Sometimes things work out just the way you planned them. Other things… not so much. Last summer I realized that I was down to only one pair of gloves (I’ve been moving my wardrobe in the direction of colours that actually suit me), and that pair were fingerless.

But it was summer! I had plenty of time to knit myself some full-fingered gloves, right? I cast on the first one the week before Christmas, and finished it before the summer ended, despite the inevitable fiddles of altering the pattern to fit. (I have small hands.) Autumn was interrupted by other knitting projects (with deadlines) and some knit-free weeks following eye surgery, and I was starting to feel the nip in the air.

side by side

The second glove knit up in practically no time at all (for me) – only a few days. There was just one problem with it. It was really, really tight.

Same pattern, same needles, same stitch count, what appeared to be the same yarn – but was it? Closer inspection proved that I had inadvertently used the ‘just-in-case-there-isn’t-enough’ yarn for the body of the glove, and the proper yarn for the fingers. Of course, this was only detectable under a certain light, and at the right angle.

I pulled the whole thing to bits (quite fiddly with the fingers, it turns out) and started again, this time using the proper yarn. And the result? You could have knocked me down with a feather – it was still much smaller. Not, perhaps, quite as tiny as it had been, but still visibly smaller. Observe:

sizes

I was (and am) baffled. Same yarn, same needle, same pattern. Different size. And it’s not as though my hands are different sizes, either – at least as far as I can tell. The only possible explanation (all right, the only possible rational explanation) is that I was much tenser when knitting the second glove. It’s funny – I didn’t think I was that stressed, at least until the Tiny Glove Happening.

However, since the winter draws on apace (it was one degree Celsius the other morning) I have decided that It Will Do. But next time I knit gloves, I’m going to try knitting them both in the same season. I’ll just have to learn to knit faster.

left

The original draft of this blog post – I usually write them ahead of time – ended here. Last night, however, as I was trimming away a little end that had come loose (you can just see it in the above photo, about halfway down the cuff below the thumb), I discovered that all was not well. Something more than a little end had come loose further along, and there was now a considerable hole in the almost-new glove.

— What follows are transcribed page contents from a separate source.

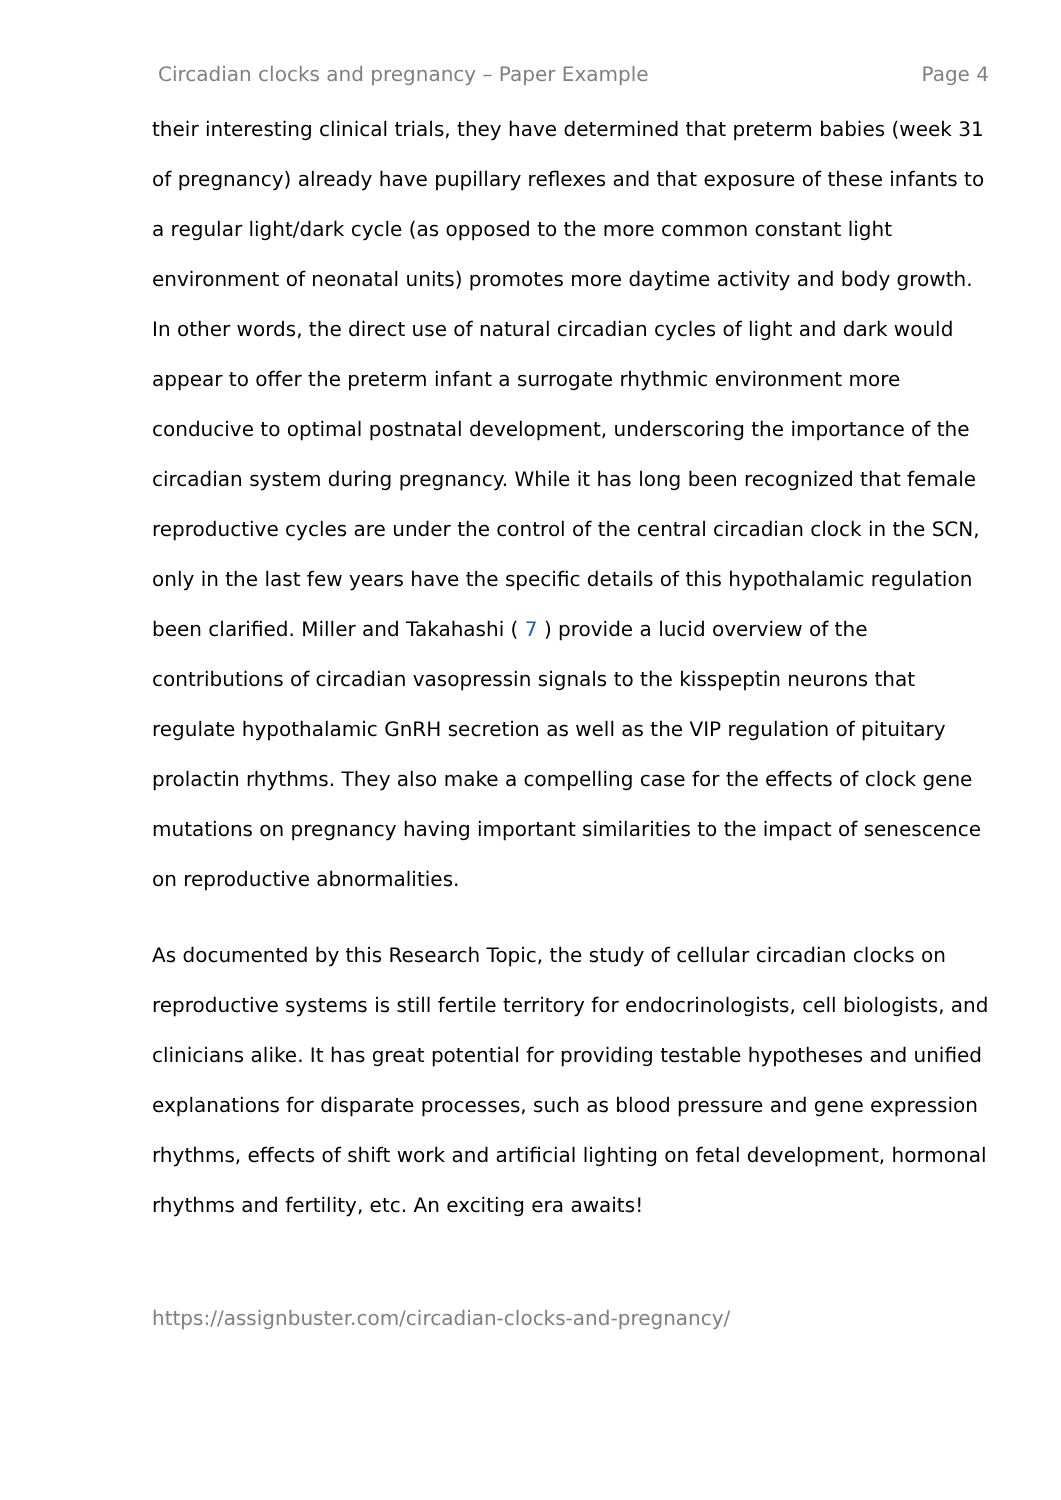Circadian clocks and pregnancy – Paper Example Page 4
their interesting clinical trials, they have determined that preterm babies (week 31 of pregnancy) already have pupillary reflexes and that exposure of these infants to a regular light/dark cycle (as opposed to the more common constant light environment of neonatal units) promotes more daytime activity and body growth. In other words, the direct use of natural circadian cycles of light and dark would appear to offer the preterm infant a surrogate rhythmic environment more conducive to optimal postnatal development, underscoring the importance of the circadian system during pregnancy. While it has long been recognized that female reproductive cycles are under the control of the central circadian clock in the SCN, only in the last few years have the specific details of this hypothalamic regulation been clarified. Miller and Takahashi ( 7 ) provide a lucid overview of the contributions of circadian vasopressin signals to the kisspeptin neurons that regulate hypothalamic GnRH secretion as well as the VIP regulation of pituitary prolactin rhythms. They also make a compelling case for the effects of clock gene mutations on pregnancy having important similarities to the impact of senescence on reproductive abnormalities.
As documented by this Research Topic, the study of cellular circadian clocks on reproductive systems is still fertile territory for endocrinologists, cell biologists, and clinicians alike. It has great potential for providing testable hypotheses and unified explanations for disparate processes, such as blood pressure and gene expression rhythms, effects of shift work and artificial lighting on fetal development, hormonal rhythms and fertility, etc. An exciting era awaits!
https://assignbuster.com/circadian-clocks-and-pregnancy/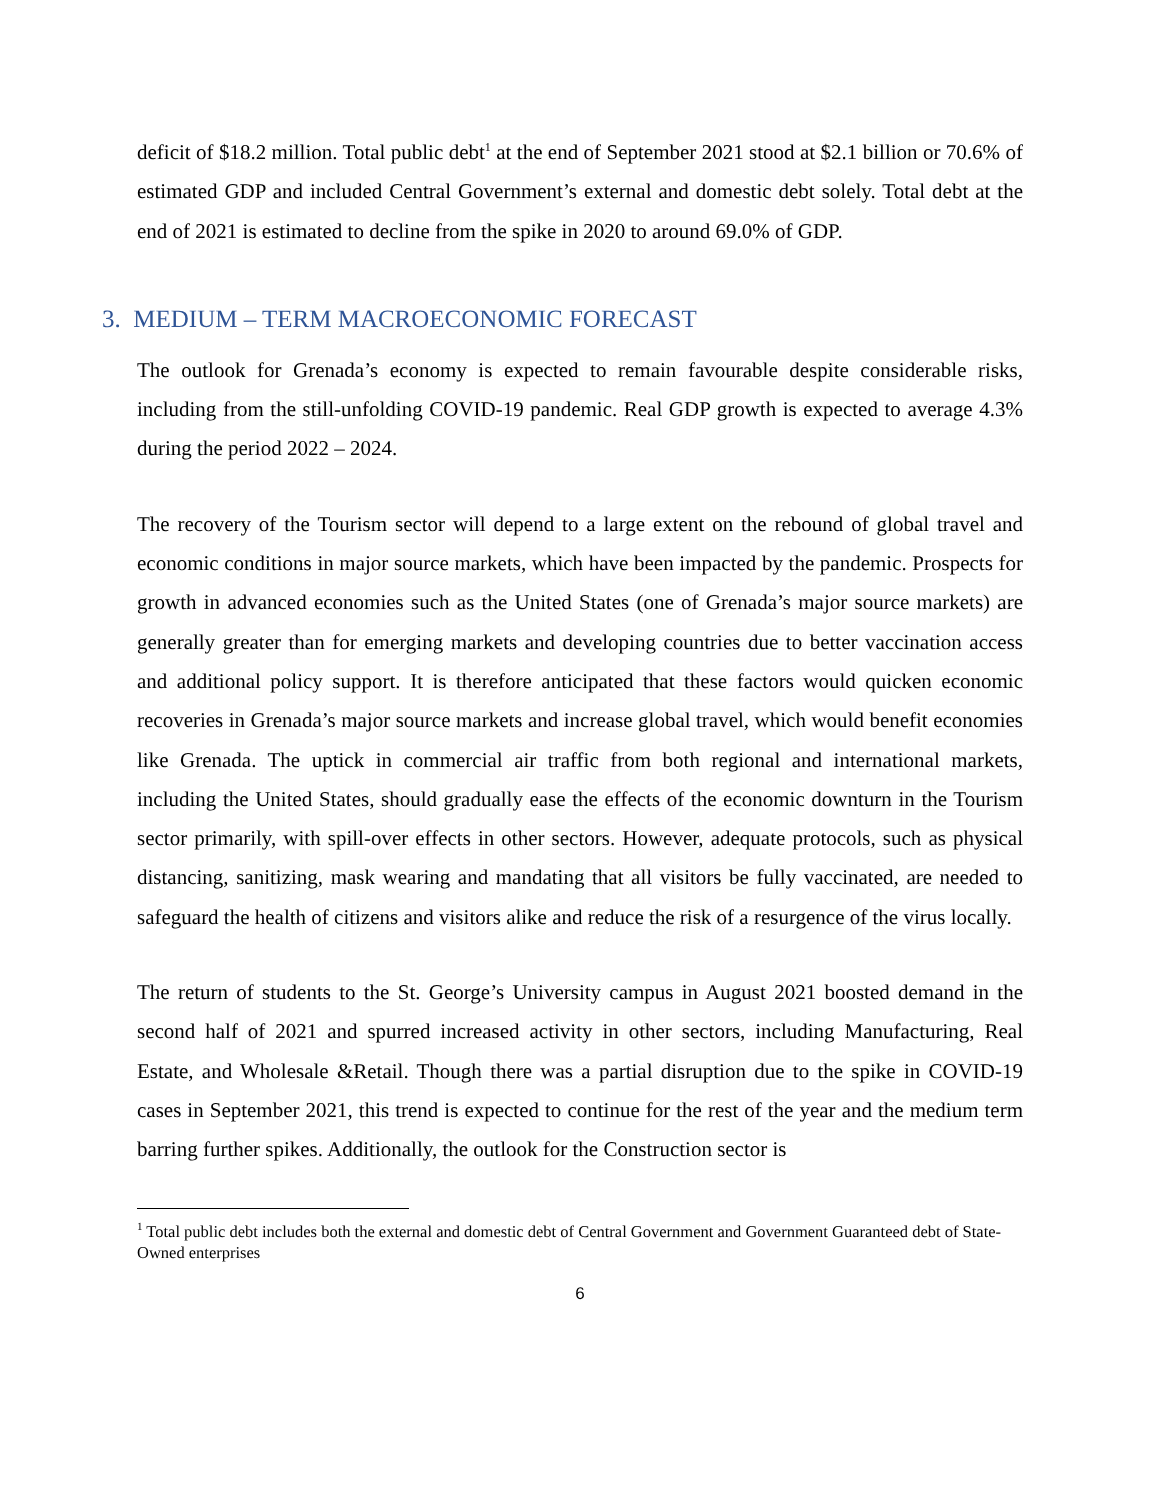deficit of $18.2 million. Total public debt<sup>1</sup> at the end of September 2021 stood at $2.1 billion or 70.6% of estimated GDP and included Central Government’s external and domestic debt solely. Total debt at the end of 2021 is estimated to decline from the spike in 2020 to around 69.0% of GDP.
3. MEDIUM – TERM MACROECONOMIC FORECAST
The outlook for Grenada’s economy is expected to remain favourable despite considerable risks, including from the still-unfolding COVID-19 pandemic. Real GDP growth is expected to average 4.3% during the period 2022 – 2024.
The recovery of the Tourism sector will depend to a large extent on the rebound of global travel and economic conditions in major source markets, which have been impacted by the pandemic. Prospects for growth in advanced economies such as the United States (one of Grenada’s major source markets) are generally greater than for emerging markets and developing countries due to better vaccination access and additional policy support. It is therefore anticipated that these factors would quicken economic recoveries in Grenada’s major source markets and increase global travel, which would benefit economies like Grenada. The uptick in commercial air traffic from both regional and international markets, including the United States, should gradually ease the effects of the economic downturn in the Tourism sector primarily, with spill-over effects in other sectors. However, adequate protocols, such as physical distancing, sanitizing, mask wearing and mandating that all visitors be fully vaccinated, are needed to safeguard the health of citizens and visitors alike and reduce the risk of a resurgence of the virus locally.
The return of students to the St. George’s University campus in August 2021 boosted demand in the second half of 2021 and spurred increased activity in other sectors, including Manufacturing, Real Estate, and Wholesale &Retail. Though there was a partial disruption due to the spike in COVID-19 cases in September 2021, this trend is expected to continue for the rest of the year and the medium term barring further spikes. Additionally, the outlook for the Construction sector is
<sup>1</sup> Total public debt includes both the external and domestic debt of Central Government and Government Guaranteed debt of State-Owned enterprises
6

I blamed it on the fact that the cuff of the Second Glove Mark II was knitted out of the fingers of the Second Glove Mark I – not a wise idea, in case anyone is ever thinking of doing it. You end up with a billion little ends to sew in, and the law of averages will soon result in your glove springing a leak. Take it from me…

The hole was beyond a mend: something more like surgery was required. I did my best to pick up stitches around the hand by where it met the cuff, and then carried on the unravelment from where the second hole had sprung up. Did I mention the second hole? It was right at the base of the thumb, practically.

panic-1393619_1280
At more than one stage in these proceedings, I considered wastefully chucking the whole thing and just knitting myself a new pair of gloves. Particularly at the point where I thought I’d only managed to pick up half the stitches, and the other half appeared to be laddering…

Mercifully, that proved not to be the case, and I managed to get all the stitches back onto needles, get a controlled unravel to even the round out, and then start knitting back out. Did I mention Second Glove Marks I & II had their cuff knit from the wrist out (hand started with provisional cast-on) because I was afraid of running out of yarn? I ended up using the reserve yarn for Second Glove Mark IIA (Cuff), since it was in bigger pieces than the twice-used ‘real’ yarn.

Alas, no photos were taken of the Franken-rescue process, as I was too busy panicking, picking up stitches, flinging off winter layers (I overheat when I panic), tap-dancing precariously along the outer edge of my abilities, knitting maniacally and then quivering gently as the adrenaline filtered away. Now all I have to do is sew the ends in, firmly this time. Because now, it’s winter.